What is “Incentive” based compensation?
The “incentive” in Incentive Compensation refers to tying compensation gains by the employee to productivity and profit gains by the company. The “Merit” raise systems in effect in most agencies are supposed to respond to the same principals. However, most companies readily admit that they do not properly measure results, even if evaluations are based on rating performance, and that raises are often a single percentage given to everyone (that management believes is doing a good job). Managers and owners are always uncomfortable performing evaluations because the employees are deaf to everything in the evaluation until the subject of their raise arises, and most evaluations are based on ‘gut feel’, manager’s impressions, or the number of mistakes or complaints received about an employee.
But how does the company know whether the efforts of the employee has enhanced retention or accelerated customer loss? Is the employee profiting the agency from his/her actions or causing losses?
Aren’t these questions most appropriate to determine the degree (if at all) of compensation gain deserved by the employee?
An ICP is based on the growth of the productivity (in terms of revenue managed or handled) and the profitability of the employee during the period measured. The principal on which ICP is based is that employees that are more productive and more profitable to the company are worth more than employees (in the same jobs) who are less productive and/or less profitable. While productivity is a good measure of performance, it is always second to profitability. Frankly, an employee’s profitability to a company should dictate his/her value to the company. However, there are many more factors in profitability than in productivity, and productivity is more directly and easily controlled by the employee, him(or her)self.

______________________________

(Work request A) Reproduce the part of the incentive compensation passage starting at "An ICP is based" and ending at "employee, him(or her)self.", substituting "incentive compensation plan" for "ICP".
(Work request B) Proceed with the passage on incentive compensation from the point where it stops.
The records have no connection to the passage on incentive compensation.

______________________________

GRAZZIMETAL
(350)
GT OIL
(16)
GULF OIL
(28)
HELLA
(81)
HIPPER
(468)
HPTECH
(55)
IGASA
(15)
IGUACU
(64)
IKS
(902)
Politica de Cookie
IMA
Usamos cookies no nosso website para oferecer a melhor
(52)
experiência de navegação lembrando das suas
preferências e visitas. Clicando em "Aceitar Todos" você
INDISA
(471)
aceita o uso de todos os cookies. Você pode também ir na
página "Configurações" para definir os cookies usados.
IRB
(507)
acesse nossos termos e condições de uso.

______________________________

(Answer area A)
An incentive compensation plan is based on the growth of the productivity (in terms of revenue managed or handled) and the profitability of the employee during the period measured. The principal on which incentive compensation plan is based is that employees that are more productive and more profitable to the company are worth more than employees (in the same jobs) who are less productive and/or less profitable. While productivity is a good measure of performance, it is always second to profitability. Frankly, an employee’s profitability to a company should dictate his/her value to the company. However, there are many more factors in profitability than in productivity, and productivity is more directly and easily controlled by the employee, him(or her)self.

(Answer area B)
Why is it better for the company?
An ICP is directly controlled by the agency’s budget. Rather than permitting compensation (always an agency’s largest expense) to control profit, budgeting permits the agency to assign the percentage of expected revenue that will be allocated to compensation to permit the desired level of profits to be reached. Of course, historical performance is a limiting factor. If compensation has been 50% of revenue and profits have been nil, you cannot simply decide to lower compensation to 40% to drive a 10% profit (unless you have some very aggressive growth goals implemented). However, if compensation levels at the current percentage (last fiscal year) permit you to enjoy a profit level that you find satisfactory, you can easily determine next year’s compensation expectation by multiplying the current percentage and the expected revenue level for next year. This result is your new compensation cap as long as your revenues do not outperform your expectations. Of course, if you generate more income than you expect, compensation will increase, as well. The expectation is that even if compensation is 50% of the revenue dollar, additional dollars over Plan will add to profit, even if 50% of each dollar is spent in compensation, since other overhead will not rise to consume the remaining 50%.
If revenue does not achieve your expected goals, compensation will be somewhat above budget this year since it is fixed, but can (and should) be adjusted in the following year.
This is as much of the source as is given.